Том 9. Учитель музыки
Шрифт:
И вот с отъездом в Москву Пугавкина, очутившись вдвоем с Балдахалом, он вдруг почувствовал, что эта метла безбоязненности и готовности выскользнула из его рук – он испугался и с испугу в страхе почувствовал, что этот камушек оттуда – это скаленное зубное «зют» дошло и пробило его сердце, и там в «разрезе», как выразился бы Пугавкин, оказалась – вина, он почувствовал себя в чем-то виноватым; и это было так, как вдруг чувствуешь какую-то нахлынувшую беспричинно радость. И, почувствовав вину, он понял, что Дон-Кихотовские созвездия и планеты – «злое влияние» совсем ни при чем, а настоящая правда в его вине, и надо было цикнуть этому «зют», чтобы острием буквы «z» (зет) пробить его сердце и показать ему во все глаза, как он и видит теперь отчетливо и ясно, какую-то свою вину.

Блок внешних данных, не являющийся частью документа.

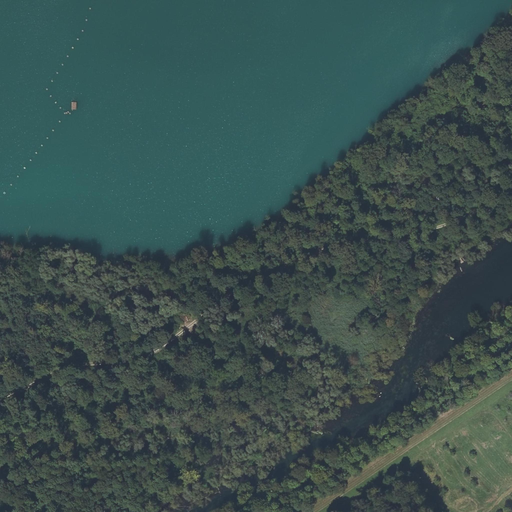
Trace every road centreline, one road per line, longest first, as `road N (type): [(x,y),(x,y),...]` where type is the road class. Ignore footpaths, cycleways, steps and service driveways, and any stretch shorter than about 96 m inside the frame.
road 1 (track): [(511,186),(428,226),(301,257),(171,342),(77,366),(0,404)]
road 2 (track): [(335,511),(511,381)]
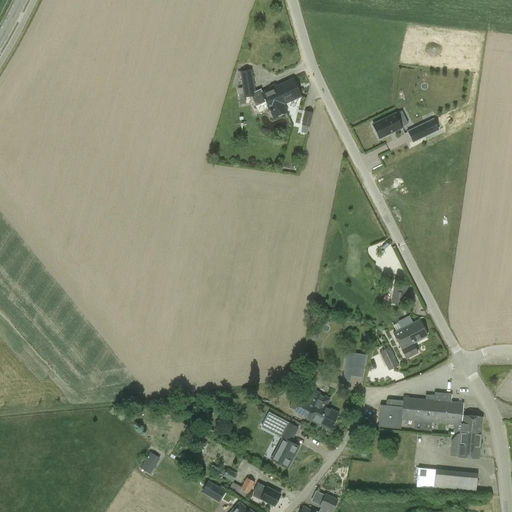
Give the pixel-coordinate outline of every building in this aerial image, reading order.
[(292,79),(262,93),(260,89),(255,91),(251,70),(239,72),(242,88),(237,89),(239,105),(246,104),(245,98),(251,97),(255,107),(265,102),(273,119),(287,113),(283,105),(300,97),(292,79)] [(309,127),(312,114),(305,112),(302,126),(309,127)] [(379,140),(402,129),(395,113),(372,124),(379,140)] [(433,119),(407,132),(412,143),(438,130),(433,119)] [(405,294),(393,291),(392,298),(404,300),(405,294)] [(427,337),(419,320),(412,323),(409,317),(398,322),(398,323),(401,329),(396,332),(392,334),(405,359),(417,353),(413,344),(427,337)] [(398,366),(389,348),(379,353),(388,371),(398,366)] [(362,377),(365,356),(353,354),(350,370),(345,369),(344,380),(349,381),(350,376),(362,377)] [(293,398),(288,407),(295,411),(295,412),(329,430),(337,415),(325,409),(330,399),(314,391),(307,405),(300,401),(300,402),(293,398)] [(460,432),(461,423),(462,416),(463,404),(451,402),(451,394),(434,393),(434,396),(425,395),(425,400),(403,397),(402,400),(389,399),(386,400),(386,401),(385,405),(379,405),(377,426),(399,429),(400,420),(416,422),(416,429),(431,431),(431,423),(453,425),(453,433),(456,433),(456,431),(460,432)] [(461,423),(460,433),(481,435),(482,417),(462,416),(461,423)] [(294,435),(294,434),(297,428),(287,422),(284,429),(283,429),(279,437),(280,437),(277,443),(280,444),(275,452),(270,449),(266,457),(271,460),(271,461),(287,469),(299,447),(290,442),(294,435)] [(479,450),(481,435),(460,433),(458,456),(478,458),(479,450)] [(149,451),(139,467),(149,474),(159,458),(149,451)] [(218,474),(233,482),(237,475),(227,469),(226,471),(221,469),(218,474)] [(477,474),(435,469),(433,490),(475,494),(477,474)] [(241,487),(232,482),(227,491),(237,496),(238,495),(246,499),(255,482),(246,478),(241,487)] [(207,481),(201,492),(219,503),(225,491),(207,481)] [(280,495),(266,488),(257,483),(253,492),(255,493),(253,496),(274,506),(280,495)] [(319,511),(313,511),(303,507),(300,511),(325,511),(327,510),(330,511),(331,511),(337,501),(325,495),(320,506),(321,507),(319,511)] [(239,503),(231,511),(251,511),(250,510),(248,511),(239,503)]
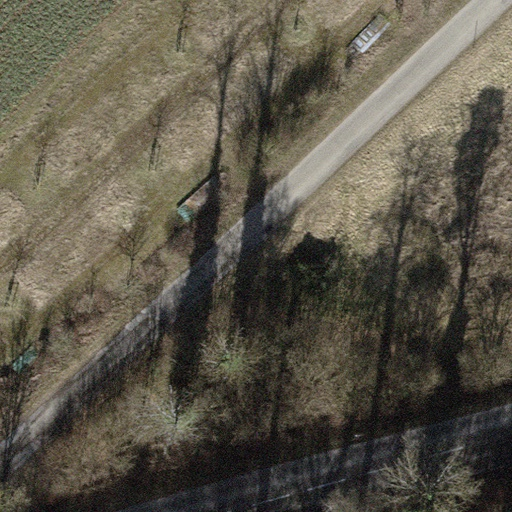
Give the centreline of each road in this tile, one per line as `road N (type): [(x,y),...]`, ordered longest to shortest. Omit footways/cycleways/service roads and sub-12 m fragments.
road 1 (unclassified): [(503,0),(0,479)]
road 2 (primary): [(254,511),(511,441)]
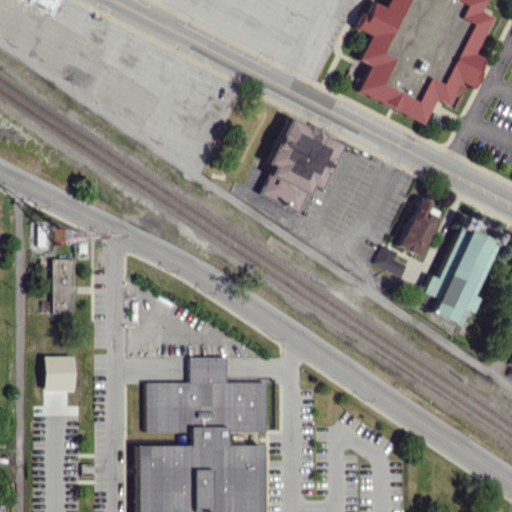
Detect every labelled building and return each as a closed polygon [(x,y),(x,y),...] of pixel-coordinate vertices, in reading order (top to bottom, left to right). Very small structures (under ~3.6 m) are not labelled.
[(51,0),(15,0),(45,14),(51,0)] [(352,92),(419,122),(429,99),(443,105),(454,80),(467,86),(480,58),(470,53),(487,16),(475,11),(480,0),(383,0),(380,7),(366,1),(354,29),(365,34),(354,59),(364,64),(352,92)] [(255,194),(294,211),(305,185),(314,189),(336,142),(282,118),(263,162),(267,165),(255,194)] [(415,255),(436,209),(414,198),(392,245),(415,255)] [(455,324),(461,309),(468,312),(473,297),(470,296),(494,233),(479,228),(479,226),(456,217),(433,278),(423,274),(411,307),(455,324)] [(402,264),(391,259),(394,251),(378,244),(369,263),(398,275),(402,264)] [(70,258),(48,258),(48,312),(70,312),(70,293),(71,293),(70,258)] [(181,354),(222,354),(223,379),(261,379),(262,431),(218,432),(218,443),(255,443),(255,511),(202,511),(202,508),(182,509),(182,511),(128,511),(128,446),(180,445),(180,432),(141,433),(140,381),(181,380),(181,354)] [(69,355),(39,355),(39,389),(70,389),(69,355)]
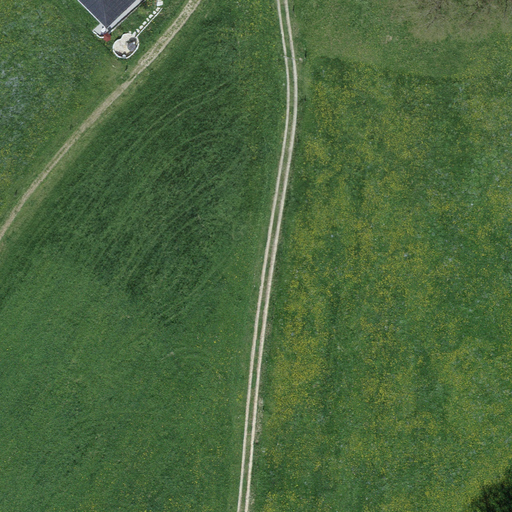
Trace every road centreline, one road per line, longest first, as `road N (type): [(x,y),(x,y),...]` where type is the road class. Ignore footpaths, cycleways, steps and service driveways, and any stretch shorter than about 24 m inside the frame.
road 1 (track): [(281,0),(286,89),(255,210),(241,511)]
road 2 (track): [(189,0),(0,229)]
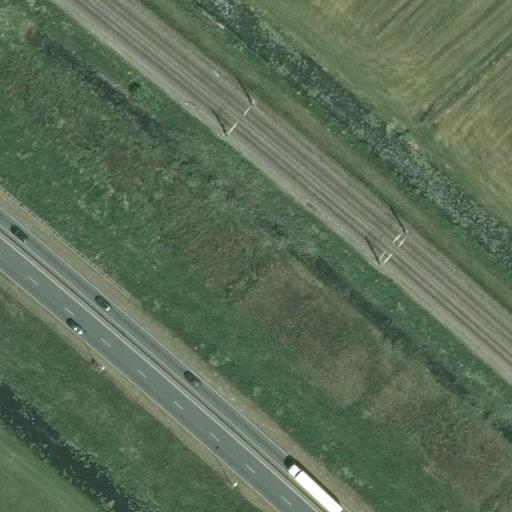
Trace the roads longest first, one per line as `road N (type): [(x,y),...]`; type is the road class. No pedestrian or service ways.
road 1 (trunk): [(333,511),(0,218)]
road 2 (trunk): [(0,255),(296,511)]
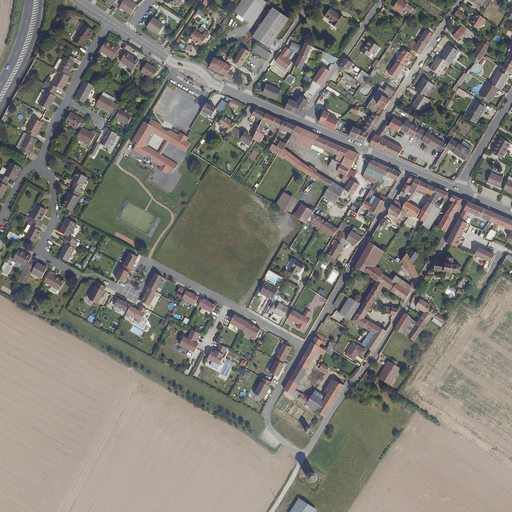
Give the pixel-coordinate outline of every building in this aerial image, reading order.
[(133,15),(138,6),(129,0),(125,0),(121,7),(133,15)] [(247,23),(263,1),(261,0),(241,0),(233,12),(247,23)] [(408,8),(398,1),(391,10),(397,14),(400,11),(404,14),(408,8)] [(335,30),(344,18),(338,14),(338,15),(329,9),(323,17),(332,24),(330,26),(335,30)] [(463,24),(468,18),(459,10),(455,16),(463,24)] [(252,39),(268,51),(288,23),(272,11),(252,39)] [(478,32),(486,22),(477,16),(470,26),(478,32)] [(155,17),(149,26),(159,33),(166,24),(155,17)] [(89,40),(94,31),(83,24),(77,34),(79,35),(75,42),(82,46),(86,39),(89,40)] [(472,35),(460,24),(458,26),(461,28),(454,35),(459,40),(463,36),(467,40),(472,35)] [(449,39),(453,33),(447,29),(444,33),(449,39)] [(424,50),(433,35),(426,31),(417,45),(424,50)] [(189,41),(199,50),(209,37),(205,34),(201,39),(195,34),(189,41)] [(100,50),(110,57),(116,46),(113,44),(112,45),(105,42),(100,50)] [(375,58),(381,50),(371,43),(365,51),(364,51),(361,55),(369,60),(371,56),(375,58)] [(294,67),(301,71),(312,47),(304,44),(294,67)] [(483,59),(488,49),(483,44),(471,62),(476,66),(483,59)] [(424,50),(417,45),(413,50),(420,55),(424,50)] [(448,63),(457,51),(447,45),(439,57),(446,62),(448,63)] [(252,53),(266,62),(269,56),(255,48),(252,53)] [(241,50),(232,66),(237,70),(247,54),(241,50)] [(511,51),(502,68),(505,70),(511,73),(511,74),(511,72),(511,51)] [(120,63),(136,73),(141,65),(137,63),(139,60),(126,53),(120,63)] [(438,74),(446,62),(439,57),(436,55),(428,68),(438,74)] [(75,62),(65,57),(57,71),(68,77),(69,73),(75,62)] [(348,67),(351,64),(345,59),(338,69),(341,72),(348,67)] [(209,71),(224,79),(226,75),(228,72),(214,62),(209,71)] [(145,65),(140,74),(151,81),(156,72),(145,65)] [(320,67),(312,82),(318,87),(328,72),(320,67)] [(502,74),(499,72),(491,85),(499,90),(502,91),(510,78),(508,77),(511,73),(505,70),(502,74)] [(47,88),(55,92),(57,89),(60,91),(68,77),(57,71),(51,85),(49,84),(47,88)] [(364,82),(368,74),(362,71),(358,78),(364,82)] [(460,83),(467,76),(465,74),(458,83),(461,86),(462,85),(460,83)] [(423,77),(422,79),(415,90),(419,92),(424,96),(431,86),(433,83),(423,77)] [(75,98),(85,103),(94,87),(84,81),(75,98)] [(286,110),(299,116),(318,87),(312,82),(297,105),(290,102),(286,110)] [(492,102),(499,90),(491,85),(489,84),(482,96),(492,102)] [(455,93),(459,88),(455,85),(451,91),(455,93)] [(265,86),(262,94),(278,101),(281,93),(265,86)] [(52,97),(55,92),(47,88),(44,93),(44,94),(37,106),(48,112),(54,98),(52,97)] [(385,111),(396,94),(387,89),(385,93),(384,92),(381,97),(376,105),(372,102),(369,108),(372,116),(374,118),(381,108),(385,111)] [(420,111),(428,98),(424,96),(419,92),(411,104),(420,111)] [(376,105),(381,97),(377,94),(372,102),(376,105)] [(97,104),(114,115),(118,109),(113,107),(114,104),(101,96),(97,104)] [(239,104),(230,100),(226,106),(236,111),(239,104)] [(466,117),(476,123),(485,109),(475,103),(466,117)] [(212,116),(216,110),(206,104),(203,110),(212,116)] [(118,109),(114,115),(118,117),(116,121),(125,126),(131,116),(118,109)] [(69,111),(64,121),(77,129),(79,127),(81,129),(83,126),(86,120),(69,111)] [(255,111),(251,117),(262,122),(265,115),(255,111)] [(323,126),(335,131),(338,121),(328,117),(329,114),(323,112),(319,123),(324,124),(323,126)] [(351,122),(355,115),(354,114),(350,112),(343,118),(351,122)] [(277,120),(265,115),(262,122),(251,141),(260,146),(264,137),(261,135),(267,124),(274,127),(277,120)] [(354,130),(349,139),(363,144),(379,120),(374,118),(372,116),(371,116),(361,133),(354,130)] [(39,122),(30,117),(24,128),(26,130),(24,132),(27,134),(36,139),(37,137),(33,134),(39,122)] [(223,118),(217,126),(224,130),(220,136),(227,139),(229,135),(232,130),(235,126),(223,118)] [(434,137),(420,129),(406,121),(405,124),(395,118),(389,127),(386,125),(379,135),(377,134),(370,144),(398,158),(403,150),(383,138),(390,127),(399,133),(401,130),(415,138),(415,137),(429,145),(429,146),(443,154),(445,151),(448,146),(434,137)] [(147,147),(155,135),(159,137),(163,130),(162,125),(151,120),(149,124),(145,121),(132,143),(136,146),(134,150),(143,156),(148,155),(152,149),(147,147)] [(295,128),(283,123),(280,130),(291,135),(295,128)] [(81,129),(77,137),(90,145),(98,133),(94,130),(93,132),(83,126),(81,129)] [(319,138),(320,137),(296,127),(295,128),(291,135),(288,141),(291,141),(293,138),(295,138),(296,135),(303,138),(299,147),(309,151),(309,150),(312,151),(315,145),(319,138)] [(107,133),(100,144),(111,150),(119,135),(106,128),(104,131),(107,133)] [(163,130),(159,137),(163,139),(167,132),(163,130)] [(242,136),(232,130),(229,135),(249,148),(252,143),(251,141),(250,137),(243,134),(242,136)] [(179,136),(170,131),(167,132),(163,139),(167,142),(169,143),(182,150),(183,148),(188,150),(189,149),(192,144),(188,141),(189,138),(188,137),(181,133),(179,136)] [(29,151),(36,139),(27,134),(20,146),(24,149),(22,152),(29,157),(32,152),(29,151)] [(324,149),(328,142),(319,138),(315,145),(324,149)] [(500,138),(491,153),(501,159),(510,144),(500,138)] [(282,149),(287,140),(285,139),(282,144),(279,142),(277,147),(281,150),(282,149)] [(470,152),(473,147),(464,141),(461,146),(451,140),(448,146),(445,151),(465,163),(471,153),(470,152)] [(162,155),(169,143),(167,142),(159,154),(162,155)] [(358,154),(328,142),(324,149),(336,153),(335,155),(337,157),(334,162),(331,161),(328,168),(353,181),(358,176),(349,172),(358,154)] [(333,182),(333,180),(297,159),(282,149),(281,150),(277,147),(272,144),(269,151),(277,156),(283,160),(284,158),(297,168),(311,176),(322,182),(330,186),(333,182)] [(159,154),(155,151),(151,157),(152,162),(161,167),(159,170),(168,175),(170,172),(173,175),(179,165),(162,155),(159,154)] [(380,184),(389,168),(371,160),(368,162),(361,176),(375,183),(379,185),(380,184)] [(14,181),(20,168),(12,164),(6,177),(2,176),(1,179),(8,182),(9,180),(14,181)] [(400,174),(389,168),(380,184),(383,185),(385,182),(387,183),(389,179),(396,182),(400,174)] [(71,190),(78,194),(86,179),(76,174),(71,182),(75,184),(71,190)] [(492,174),(489,184),(502,189),(505,179),(492,174)] [(320,185),(322,182),(311,176),(309,179),(320,185)] [(409,187),(413,180),(408,177),(402,189),(406,192),(409,187)] [(414,189),(418,182),(413,180),(409,187),(414,189)] [(352,194),(358,185),(350,181),(348,181),(343,188),(339,195),(346,200),(350,193),(352,194)] [(339,195),(343,188),(333,182),(330,186),(324,195),(335,201),(339,195)] [(429,197),(434,189),(418,182),(414,189),(418,191),(417,193),(421,195),(422,193),(429,197)] [(375,192),(379,185),(375,183),(370,191),(375,192)] [(417,193),(418,191),(414,189),(407,202),(410,204),(417,193)] [(441,203),(446,195),(434,189),(429,197),(425,203),(432,207),(437,210),(439,206),(434,203),(436,200),(441,203)] [(62,207),(72,213),(79,200),(76,198),(78,194),(71,190),(62,207)] [(275,205),(287,212),(296,198),(284,191),(275,205)] [(445,232),(452,219),(450,218),(459,201),(450,197),(447,203),(452,205),(438,228),(437,227),(435,231),(439,234),(441,230),(445,232)] [(377,216),(384,204),(377,200),(374,205),(365,200),(361,207),(369,211),(377,216)] [(312,213),(314,210),(301,202),(293,215),(306,223),(307,221),(312,213)] [(410,204),(407,202),(402,209),(409,213),(415,217),(419,209),(410,204)] [(423,221),(432,207),(425,203),(416,217),(418,218),(423,221)] [(492,214),(467,203),(457,221),(468,226),(468,227),(469,226),(470,227),(471,225),(467,223),(470,216),(487,224),(492,214)] [(356,215),(359,209),(351,204),(349,210),(356,215)] [(400,213),(401,211),(391,205),(387,213),(397,219),(400,213)] [(31,221),(40,226),(42,222),(39,221),(44,212),(35,206),(29,218),(33,220),(31,221)] [(425,233),(439,211),(437,210),(432,207),(423,221),(420,225),(418,229),(425,233)] [(349,226),(356,215),(349,210),(342,222),(349,226)] [(377,216),(369,211),(365,218),(373,223),(377,216)] [(320,228),(324,220),(312,213),(307,221),(319,228),(320,228)] [(492,226),(496,216),(492,214),(487,224),(492,226)] [(511,223),(496,216),(492,226),(506,233),(503,240),(511,244),(511,223)] [(77,223),(67,218),(59,231),(67,235),(65,238),(75,244),(78,241),(70,236),(77,223)] [(24,238),(35,244),(41,231),(38,229),(40,226),(31,221),(30,220),(26,227),(30,229),(24,238)] [(334,234),(337,228),(324,220),(320,228),(333,236),(334,234)] [(476,246),(462,239),(468,226),(457,221),(445,243),(470,255),(474,247),(476,246)] [(346,240),(351,231),(348,229),(349,226),(342,222),(337,228),(334,234),(339,236),(338,239),(345,243),(346,240)] [(350,243),(355,234),(351,231),(346,240),(350,243)] [(354,245),(363,239),(355,234),(350,243),(354,245)] [(66,244),(59,255),(68,260),(75,248),(73,247),(75,244),(65,238),(63,242),(66,244)] [(333,263),(345,243),(338,239),(326,259),(333,263)] [(374,269),(369,266),(379,249),(371,243),(356,269),(376,282),(383,287),(405,301),(410,293),(409,292),(392,281),(382,274),(374,269)] [(480,259),(485,250),(476,246),(474,247),(470,255),(480,259)] [(375,267),(385,252),(379,249),(369,266),(374,269),(375,267)] [(31,256),(18,250),(12,261),(24,268),(16,282),(20,284),(34,260),(30,258),(31,256)] [(414,268),(421,257),(410,250),(408,255),(414,268)] [(490,265),(496,255),(485,250),(480,259),(490,265)] [(408,255),(407,252),(401,262),(403,264),(405,261),(413,278),(414,279),(418,277),(414,268),(408,255)] [(131,271),(137,259),(130,254),(123,266),(131,271)] [(434,270),(448,272),(448,274),(451,274),(451,273),(454,273),(454,274),(456,275),(456,273),(458,272),(459,272),(460,271),(460,269),(461,269),(462,268),(460,267),(462,266),(461,264),(459,265),(456,265),(456,263),(454,263),(454,261),(453,260),(453,259),(445,258),(444,263),(435,262),(434,262),(434,270)] [(47,267),(34,260),(20,284),(24,286),(32,273),(41,278),(47,267)] [(301,272),(304,266),(296,260),(289,271),(297,275),(299,271),(301,272)] [(123,284),(129,274),(121,269),(115,279),(123,284)] [(56,274),(50,271),(43,282),(59,291),(64,281),(55,276),(56,274)] [(156,292),(163,279),(156,275),(148,288),(150,289),(156,292)] [(412,288),(395,276),(392,281),(409,292),(412,288)] [(272,299),(278,289),(265,282),(260,291),(272,299)] [(371,306),(383,287),(376,282),(364,301),(371,306)] [(98,304),(107,288),(99,284),(89,300),(98,304)] [(150,308),(157,293),(150,289),(141,303),(150,308)] [(195,306),(199,299),(187,292),(183,299),(195,306)] [(352,320),(362,305),(348,298),(338,314),(339,314),(352,320)] [(431,316),(426,313),(430,308),(431,306),(419,298),(414,306),(424,312),(419,318),(426,323),(431,316)] [(131,306),(119,299),(115,307),(128,313),(130,308),(131,306)] [(199,307),(212,314),(216,307),(203,300),(199,307)] [(386,333),(363,319),(371,306),(364,301),(362,305),(352,320),(370,331),(361,344),(373,352),(386,333)] [(284,318),(290,308),(280,303),(278,306),(275,304),(271,311),(274,312),(280,316),(284,318)] [(141,323),(147,311),(140,308),(138,311),(130,308),(128,313),(127,315),(141,323)] [(395,317),(398,311),(385,308),(384,314),(395,317)] [(437,313),(430,308),(426,313),(431,316),(438,321),(441,317),(437,314),(437,313)] [(306,329),(311,320),(308,319),(312,313),(307,310),(304,316),(293,310),(288,319),(299,325),(297,327),(303,331),(305,328),(306,329)] [(401,333),(410,319),(408,315),(404,314),(395,329),(401,333)] [(243,332),(248,324),(235,315),(230,324),(243,332)] [(414,342),(426,323),(419,318),(417,323),(407,337),(414,342)] [(407,337),(417,323),(410,319),(401,333),(407,337)] [(243,332),(257,339),(261,331),(248,324),(243,332)] [(180,345),(194,353),(199,345),(195,343),(200,335),(192,330),(188,339),(185,337),(180,345)] [(319,349),(322,343),(315,338),(312,344),(319,349)] [(358,354),(363,357),(367,349),(354,341),(345,355),(354,360),(358,354)] [(295,391),(318,354),(324,357),(326,353),(322,351),(319,349),(312,344),(289,381),(291,382),(285,391),(292,396),(295,391)] [(207,360),(219,366),(224,359),(223,358),(227,350),(220,345),(215,354),(212,352),(207,360)] [(285,361),(291,349),(283,345),(278,357),(285,361)] [(389,386),(399,369),(395,366),(396,363),(392,360),(390,363),(388,362),(377,378),(389,386)] [(278,377),(285,365),(277,361),(270,373),(278,377)] [(329,373),(331,369),(321,362),(318,366),(329,373)] [(272,383),(264,379),(257,391),(265,396),(272,383)] [(329,395),(337,382),(333,380),(325,393),(329,395)] [(325,418),(345,390),(344,389),(345,387),(337,382),(329,395),(325,401),(317,413),(325,418)] [(299,400),(302,396),(295,391),(292,396),(299,400)] [(307,406),(313,398),(308,395),(306,398),(302,396),(299,400),(307,406)] [(317,413),(325,401),(315,395),(313,398),(307,406),(317,413)] [(317,477),(317,476),(317,474),(316,473),(315,473),(314,472),(312,472),(311,472),(310,473),(309,473),(308,474),(308,476),(307,477),(307,478),(308,479),(308,480),(309,481),(310,482),(312,482),(313,482),(314,482),(315,481),(316,480),(317,479),(317,478),(317,477)] [(290,511),(314,511),(318,507),(304,497),(297,508),(294,506),(290,511)]
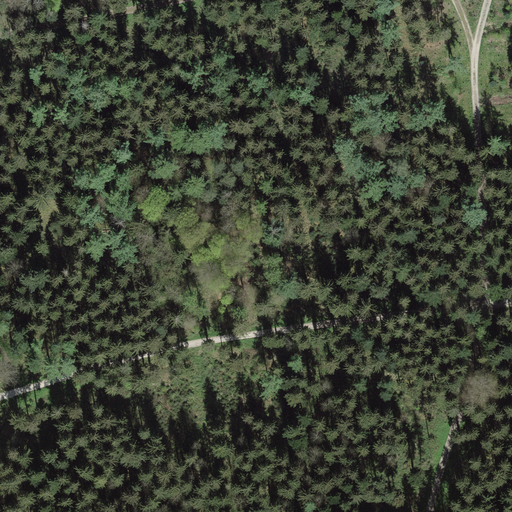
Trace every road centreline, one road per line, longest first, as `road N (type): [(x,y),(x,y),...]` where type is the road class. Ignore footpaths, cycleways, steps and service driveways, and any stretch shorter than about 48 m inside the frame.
road 1 (track): [(0,394),(241,335),(511,302)]
road 2 (track): [(430,511),(482,305),(473,51),(486,0)]
road 3 (track): [(0,35),(176,0)]
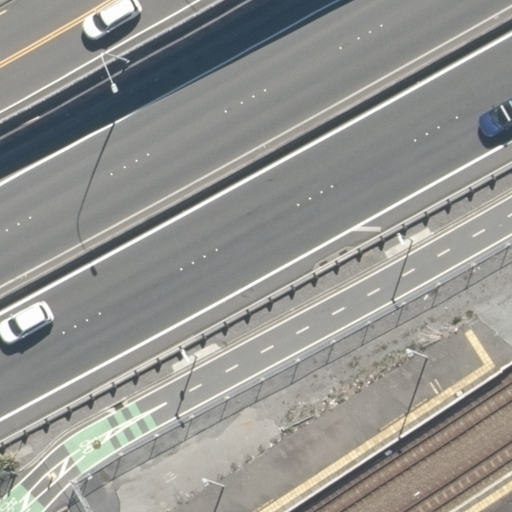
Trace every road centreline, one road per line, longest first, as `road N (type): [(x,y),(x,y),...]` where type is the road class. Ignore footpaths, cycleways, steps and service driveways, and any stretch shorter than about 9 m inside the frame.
road 1 (trunk): [(511,82),(0,368)]
road 2 (trunk): [(0,232),(414,0)]
road 3 (unclassified): [(119,0),(0,68)]
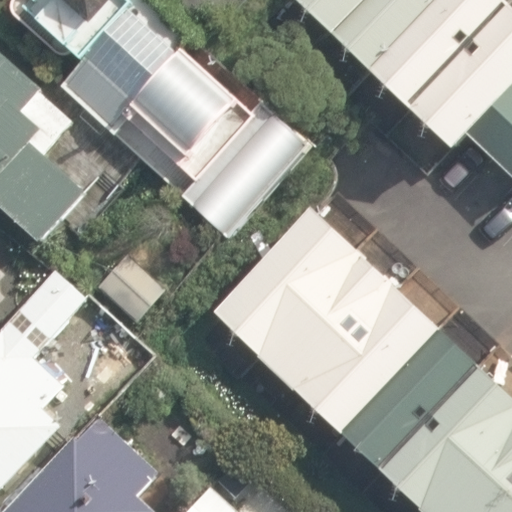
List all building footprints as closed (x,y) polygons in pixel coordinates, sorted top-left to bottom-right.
[(0,0),(0,33),(125,142),(140,124),(203,179),(188,197),(249,249),(333,152),(158,0),(0,0)] [(511,0),(312,0),(477,155),(487,145),(511,168),(511,0)] [(0,47),(0,203),(55,251),(132,162),(0,47)] [(511,511),(511,440),(324,264),(220,375),(366,511),(511,511)] [(0,509),(76,429),(54,408),(75,386),(45,358),(92,308),(56,274),(0,333),(0,509)] [(161,511),(185,487),(108,414),(14,511),(161,511)] [(216,511),(200,496),(184,511),(216,511)]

Какой надо быть святости человеку
Самый жизнерадостный, а стало быть, самый благорасположенный, теперь, проходя по лестнице, шел Корнетов извергом – да, изверг! – как ходят героями – так ни с чего идет «герой» по Монпарнасу! – и чувствовал эту свою отмеченность – так чувствует тот, кто обидел или обманул – но в чем и кого обманул, он не мог разобрать, он только чувствовал, что несет в себе это черное, которое затмевает всякое искусственное в миллион свечей красное освещение в ночной час, а на рассвете белую зарю. И это чувство не покидало его и на улице – ему казалось, что все соседи: и эта булочница, у которой он покупал хлеб и Лионский чай, такая всегда услужливая, да и как не услужить – чаю ни один клиент столько не покупает! и газетчица и ее две маленькие девочки, одна остренькая, как летучая рыбка, в отца – каркасонец, другая, как блинчик, в мать, и хозяин бистро, всегда заспанный и немытый, только что молодой, и его жена, вымытая, непропорционально одутловатая, пузырь, и шарбонщик (угольщик) мосье Синегр, скучающий без дела, с крепкими синими руками – все они что-то знали. А он нахмуренный, не то воробей, не то наемный убийца, как представляют на театре в Шекспире.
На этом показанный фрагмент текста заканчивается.